For days and days the water continued to rush from the doors and windows of the king’s house, and a few goblin bodies were swept out into the road.
Curdie saw that something must be done. He spoke to his father and the rest of the miners, and they at once proceeded to make another outlet for the waters. By setting all hands to the work, tunnelling here and building there, they soon succeeded; and having also made a little tunnel to drain the water away from under the king’s house, they were soon able to get into the wine cellar, where they found a multitude of dead goblins—among the rest the queen, with the skin-shoe gone, and the stone one fast to her ankle—for the water had swept away the barricade, which prevented the men-at-arms from following the goblins, and had greatly widened the passage. They built it securely up, and then went back to their labours in the mine.
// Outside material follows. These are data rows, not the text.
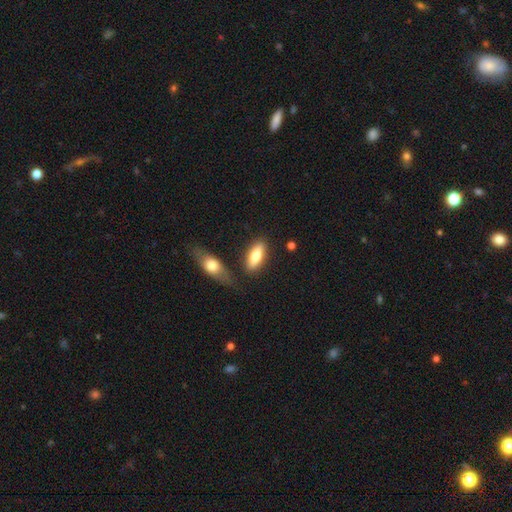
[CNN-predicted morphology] This is likely a smooth galaxy (75%). How rounded: likely in between (71%). Merging: likely none (74%).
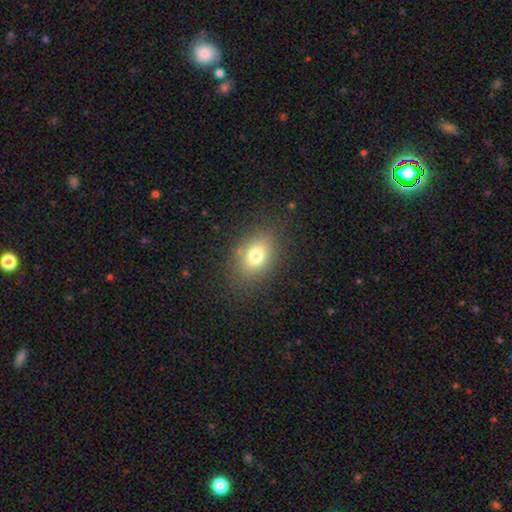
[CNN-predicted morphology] Smooth or featured?
  - smooth: 75% *
  - featured or disk: 13%
  - star or artifact: 12%
How rounded?
  - in between: 73% *
  - round: 26%
  - cigar-shaped: 1%
Merging?
  - none: 81% *
  - minor disturbance: 12%
  - major disturbance: 5%
  - merger: 2%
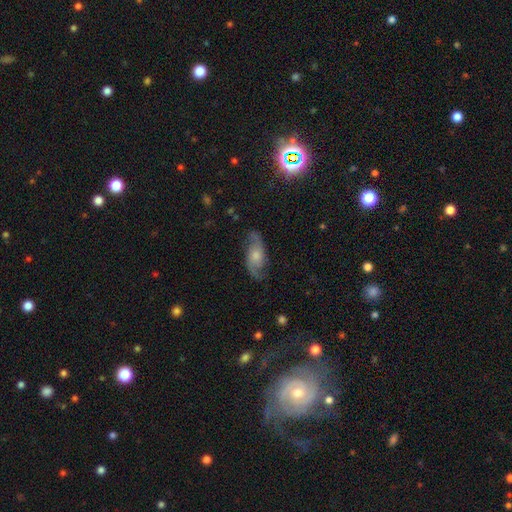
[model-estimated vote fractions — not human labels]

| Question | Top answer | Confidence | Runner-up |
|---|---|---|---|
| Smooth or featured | featured or disk | 75% | smooth (19%) |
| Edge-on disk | no | 93% | yes (7%) |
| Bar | no | 68% | weak (27%) |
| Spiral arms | yes | 94% | no (6%) |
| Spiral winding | loose | 53% | medium (35%) |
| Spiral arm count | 2 | 90% | can't tell (4%) |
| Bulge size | moderate | 46% | small (36%) |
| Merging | none | 75% | minor disturbance (16%) |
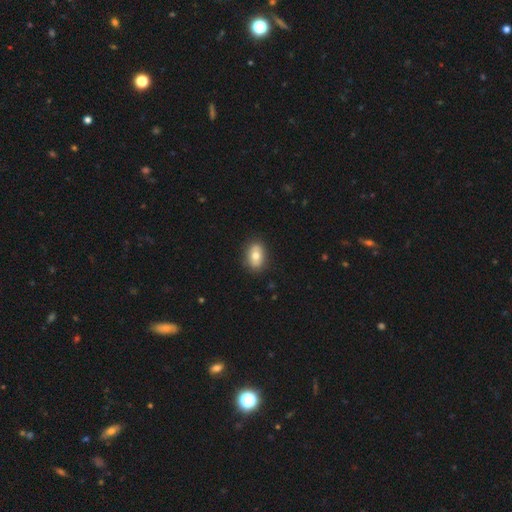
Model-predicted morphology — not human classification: smooth 72%, featured or disk 21%, star or artifact 8%. Down the decision tree: how rounded — in between (82%); merging — none (86%).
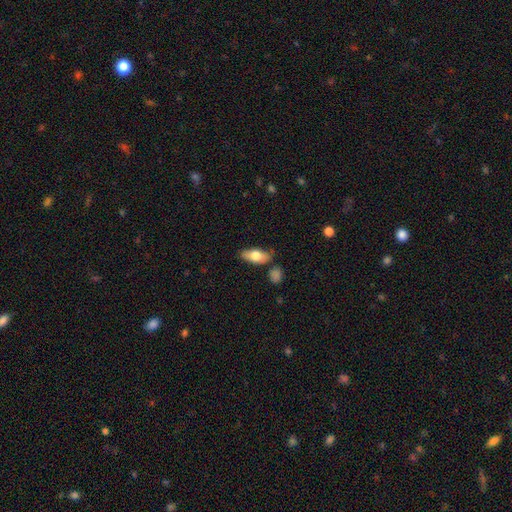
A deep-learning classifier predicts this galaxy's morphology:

A good many of the goblins with their creatures escaped from the inundation out upon the mountain. But most of them soon left that part of the country, and most of those who remained grew milder in character, and indeed became very much like the Scotch brownies. Their skulls became softer as well as their hearts, and their feet grew harder, and by degrees they became friendly with the inhabitants of the mountain and even with the miners. But the latter were merciless to any of the cobs’ creatures that came in their way, until at length they all but disappeared.
The rest of the history of The Princess and Curdie must be kept for another volume.